How it influences your temperament

When scientists wish to investigate tension, they frequently request people to carry out numerous tasks at once. This is because multitasking is a reliable method to stress individuals.

There is substantiation that walking while using a phone operates in this vein, even if we are unaware of it at the time. An experiment revealed that the more people used a phone while walking on a treadmill, the higher their levels of cortisol, the so-called stress hormone, tended to escalate.

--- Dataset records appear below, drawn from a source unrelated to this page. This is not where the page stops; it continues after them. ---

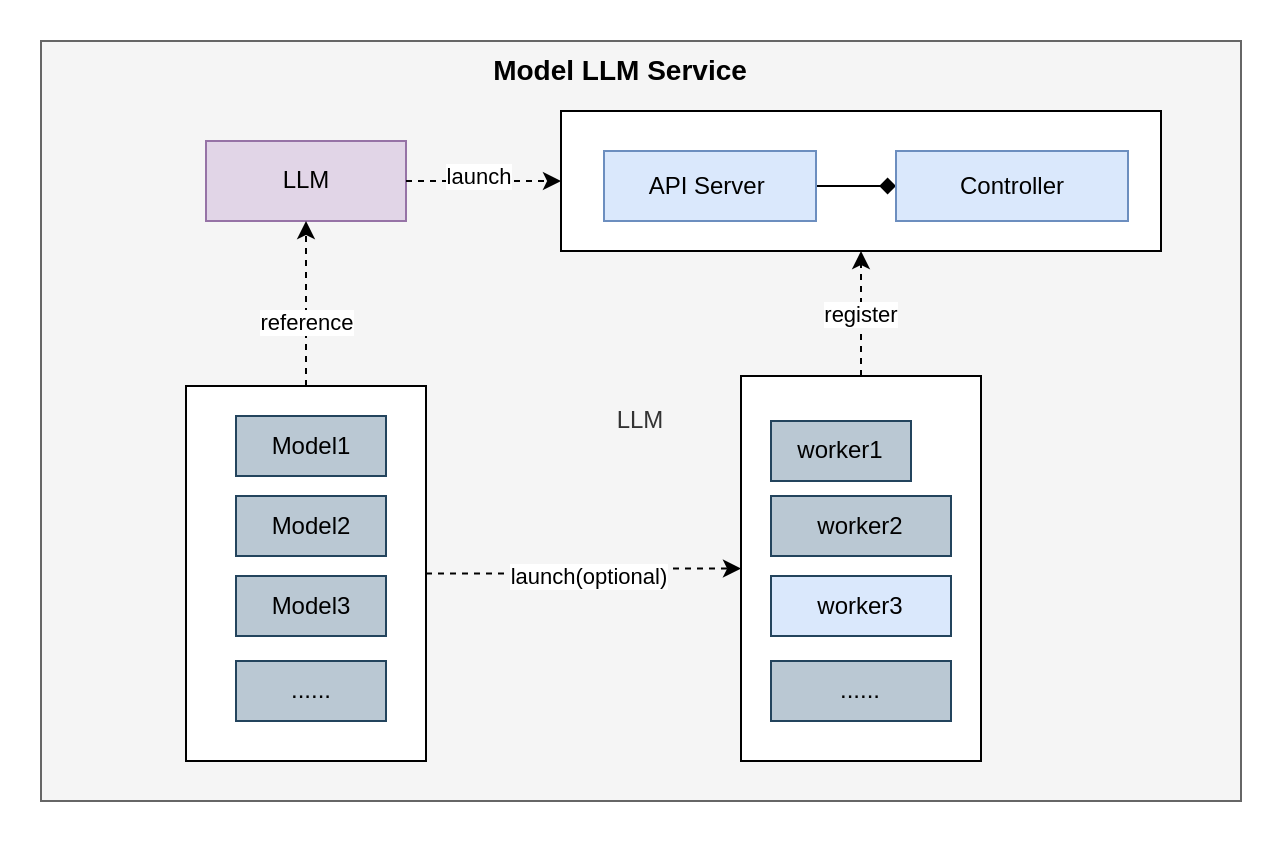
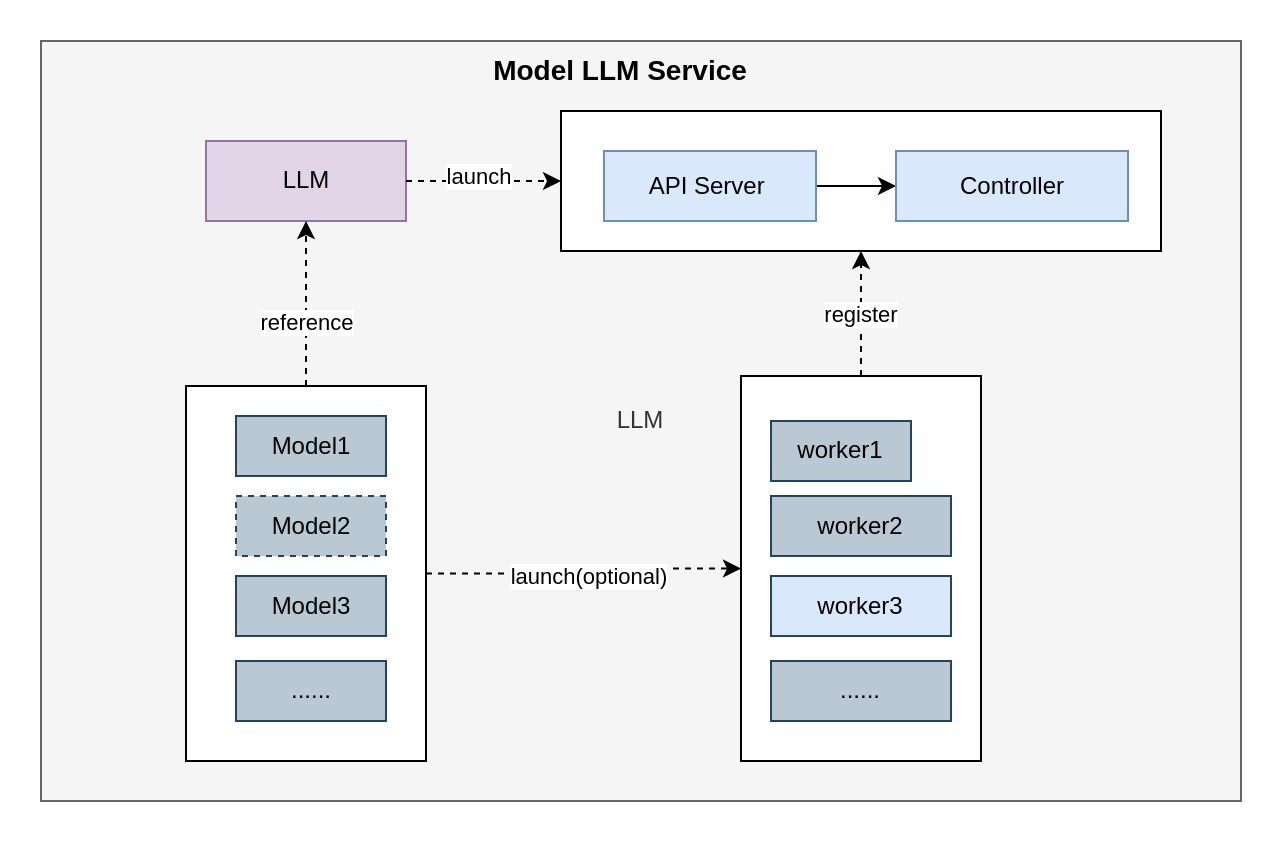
  <mxCell id="0" />
  <mxCell id="1" parent="0" />
  <mxCell id="2" value="LLM" style="rounded=0;whiteSpace=wrap;html=1;fillColor=#f5f5f5;strokeColor=#666666;fontColor=#333333;" parent="1" vertex="1"><mxGeometry x="20" y="20" width="600" height="380" as="geometry" /></mxCell>
  <mxCell id="3" value="" style="rounded=0;whiteSpace=wrap;html=1;" parent="1" vertex="1"><mxGeometry x="280" y="55" width="300" height="70" as="geometry" /></mxCell>
  <mxCell id="4" value="register" style="edgeStyle=orthogonalEdgeStyle;rounded=0;orthogonalLoop=1;jettySize=auto;html=1;entryX=0.5;entryY=1;entryDx=0;entryDy=0;dashed=1;" parent="1" source="5" target="3" edge="1"><mxGeometry relative="1" as="geometry" /></mxCell>
  <mxCell id="5" value="" style="rounded=0;whiteSpace=wrap;html=1;" parent="1" vertex="1"><mxGeometry x="370" y="187.5" width="120" height="192.5" as="geometry" /></mxCell>
  <mxCell id="6" style="edgeStyle=orthogonalEdgeStyle;rounded=0;orthogonalLoop=1;jettySize=auto;html=1;dashed=1;" parent="1" source="8" target="5" edge="1"><mxGeometry relative="1" as="geometry" /></mxCell>
  <mxCell id="7" value="launch(optional)" style="edgeLabel;html=1;align=center;verticalAlign=middle;resizable=0;points=[];rounded=0;" parent="6" vertex="1" connectable="0"><mxGeometry x="0.042" y="-4" relative="1" as="geometry"><mxPoint as="offset" /></mxGeometry></mxCell>
  <mxCell id="8" value="" style="rounded=0;whiteSpace=wrap;html=1;" parent="1" vertex="1"><mxGeometry x="92.5" y="192.5" width="120" height="187.5" as="geometry" /></mxCell>
- <mxCell id="9" style="edgeStyle=orthogonalEdgeStyle;rounded=0;orthogonalLoop=1;jettySize=auto;html=1;entryX=0;entryY=0.5;entryDx=0;entryDy=0;endArrow=diamond;" parent="1" source="10" target="11" edge="1"><mxGeometry relative="1" as="geometry" /></mxCell>
+ <mxCell id="9" style="edgeStyle=orthogonalEdgeStyle;rounded=0;orthogonalLoop=1;jettySize=auto;html=1;entryX=0;entryY=0.5;entryDx=0;entryDy=0;" parent="1" source="10" target="11" edge="1"><mxGeometry relative="1" as="geometry" /></mxCell>
  <mxCell id="10" value="API Server&amp;nbsp;" style="rounded=0;whiteSpace=wrap;html=1;fillColor=#dae8fc;strokeColor=#6c8ebf;" parent="1" vertex="1"><mxGeometry x="301.5" y="75" width="106" height="35" as="geometry" /></mxCell>
  <mxCell id="11" value="Controller" style="rounded=0;whiteSpace=wrap;html=1;fillColor=#dae8fc;strokeColor=#6c8ebf;" parent="1" vertex="1"><mxGeometry x="447.5" y="75" width="116" height="35" as="geometry" /></mxCell>
  <mxCell id="12" value="LLM" style="rounded=0;whiteSpace=wrap;html=1;fillColor=#e1d5e7;strokeColor=#9673a6;" parent="1" vertex="1"><mxGeometry x="102.5" y="70" width="100" height="40" as="geometry" /></mxCell>
  <mxCell id="13" value="" style="edgeStyle=orthogonalEdgeStyle;rounded=0;orthogonalLoop=1;jettySize=auto;html=1;dashed=1;" parent="1" source="12" target="3" edge="1"><mxGeometry relative="1" as="geometry"><mxPoint x="477.5" y="132.5" as="sourcePoint" /></mxGeometry></mxCell>
  <mxCell id="14" value="launch" style="edgeLabel;html=1;align=center;verticalAlign=middle;resizable=0;points=[];rounded=0;" parent="13" vertex="1" connectable="0"><mxGeometry x="-0.078" y="3" relative="1" as="geometry"><mxPoint as="offset" /></mxGeometry></mxCell>
  <mxCell id="15" style="edgeStyle=orthogonalEdgeStyle;rounded=0;orthogonalLoop=1;jettySize=auto;html=1;entryX=0.5;entryY=1;entryDx=0;entryDy=0;dashed=1;exitX=0.5;exitY=0;exitDx=0;exitDy=0;" parent="1" source="8" target="12" edge="1"><mxGeometry relative="1" as="geometry" /></mxCell>
  <mxCell id="16" value="reference" style="edgeLabel;html=1;align=center;verticalAlign=middle;resizable=0;points=[];rounded=0;" parent="15" vertex="1" connectable="0"><mxGeometry x="-0.22" relative="1" as="geometry"><mxPoint as="offset" /></mxGeometry></mxCell>
  <mxCell id="17" value="Model1" style="rounded=0;whiteSpace=wrap;html=1;fillColor=#bac8d3;strokeColor=#23445d;" parent="1" vertex="1"><mxGeometry x="117.5" y="207.5" width="75" height="30" as="geometry" /></mxCell>
  <mxCell id="18" value="worker2" style="rounded=0;whiteSpace=wrap;html=1;fillColor=#bac8d3;strokeColor=#23445d;" parent="1" vertex="1"><mxGeometry x="385" y="247.5" width="90" height="30" as="geometry" /></mxCell>
- <mxCell id="19" value="Model2" style="rounded=0;whiteSpace=wrap;html=1;fillColor=#bac8d3;strokeColor=#23445d;" parent="1" vertex="1"><mxGeometry x="117.5" y="247.5" width="75" height="30" as="geometry" /></mxCell>
+ <mxCell id="19" value="Model2" style="rounded=0;whiteSpace=wrap;html=1;fillColor=#bac8d3;strokeColor=#23445d;dashed=1;" parent="1" vertex="1"><mxGeometry x="117.5" y="247.5" width="75" height="30" as="geometry" /></mxCell>
  <mxCell id="20" value="Model3" style="rounded=0;whiteSpace=wrap;html=1;fillColor=#bac8d3;strokeColor=#23445d;" parent="1" vertex="1"><mxGeometry x="117.5" y="287.5" width="75" height="30" as="geometry" /></mxCell>
  <mxCell id="21" value="......" style="rounded=0;whiteSpace=wrap;html=1;fillColor=#bac8d3;strokeColor=#23445d;" parent="1" vertex="1"><mxGeometry x="117.5" y="330" width="75" height="30" as="geometry" /></mxCell>
  <mxCell id="22" value="Model LLM Service" style="text;html=1;strokeColor=none;fillColor=none;align=center;verticalAlign=middle;whiteSpace=wrap;rounded=0;fontStyle=1;fontSize=14;" parent="1" vertex="1"><mxGeometry x="180" y="20" width="260" height="30" as="geometry" /></mxCell>
  <mxCell id="23" value="worker1" style="rounded=0;whiteSpace=wrap;html=1;fillColor=#bac8d3;strokeColor=#23445d;" parent="1" vertex="1"><mxGeometry x="385" y="210" width="70" height="30" as="geometry" /></mxCell>
  <mxCell id="24" value="worker3" style="rounded=0;whiteSpace=wrap;html=1;fillColor=#dae8fc;strokeColor=#23445d;" parent="1" vertex="1"><mxGeometry x="385" y="287.5" width="90" height="30" as="geometry" /></mxCell>
  <mxCell id="25" value="......" style="rounded=0;whiteSpace=wrap;html=1;fillColor=#bac8d3;strokeColor=#23445d;" parent="1" vertex="1"><mxGeometry x="385" y="330" width="90" height="30" as="geometry" /></mxCell>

A 2023 examination scrutinized the psychological effects of walking in an outdoor park while glancing at a phone — or not. “Typically, when people embark on a walk, they feel better after, and this is what we observed in the phone-free walking group,” stated Elizabeth Broadbent, one of the authors of the study and a health psychology professor at the University of Auckland in New Zealand.

“In the phone-walking groups, these effects were reversed,” she added. “Instead of feeling more positive after walking, people felt less positive — less excited, less happy, less relaxed.”

She and her study co-authors ascribed these adverse effects to the lack of connection a phone user has with their surroundings. It is currently widely acknowledged that spending time walking in natural surroundings is beneficial for your mood and mental well-being. “It seems that in order to reap these advantages, it’s important that your focus is on the environment, rather than on your phone,” she remarked.

The hazards of being unfocused

Most of us comprehend that walking and using a phone can be hazardous. Some cities, such as Honolulu, have even enacted regulations to restrain distracted pedestrians. However, investigations into these dangers have unveiled some unexpected findings.

Giang’s research has scrutinized the correlation between “phone-related distracted walking” and emergency department visits. Using government data from 2011 to 2019, he and his colleagues discovered nearly 30,000 walking injuries caused by phones. Although many of these accidents occurred on streets and sidewalks, almost a quarter transpired at home. Tripping over objects or falling down stairs poses a genuine risk, Giang stated.

According to his study, age was a leading risk factor for phone-related walking injuries. Young individuals aged 11-20 had the greatest proportion of injuries, followed by adults in their 20s, 30s, and 40s — likely because younger individuals utilize their phones more than their older counterparts, he said.

So, how do you remain secure? If you wish to check your phone, Giang suggested halting for a moment — preferably away from other pedestrians.

If you do walk and utilize your device simultaneously, he advised abstaining when near stairs, crosswalks, and cluttered or uneven terrains — all situations where, according to his findings, accidents are more prone to transpire.

“Even alert and conscious individuals are injured while walking,” he added. “If you’re distracted by a phone, you’re unquestionably exposing yourself to some risk.”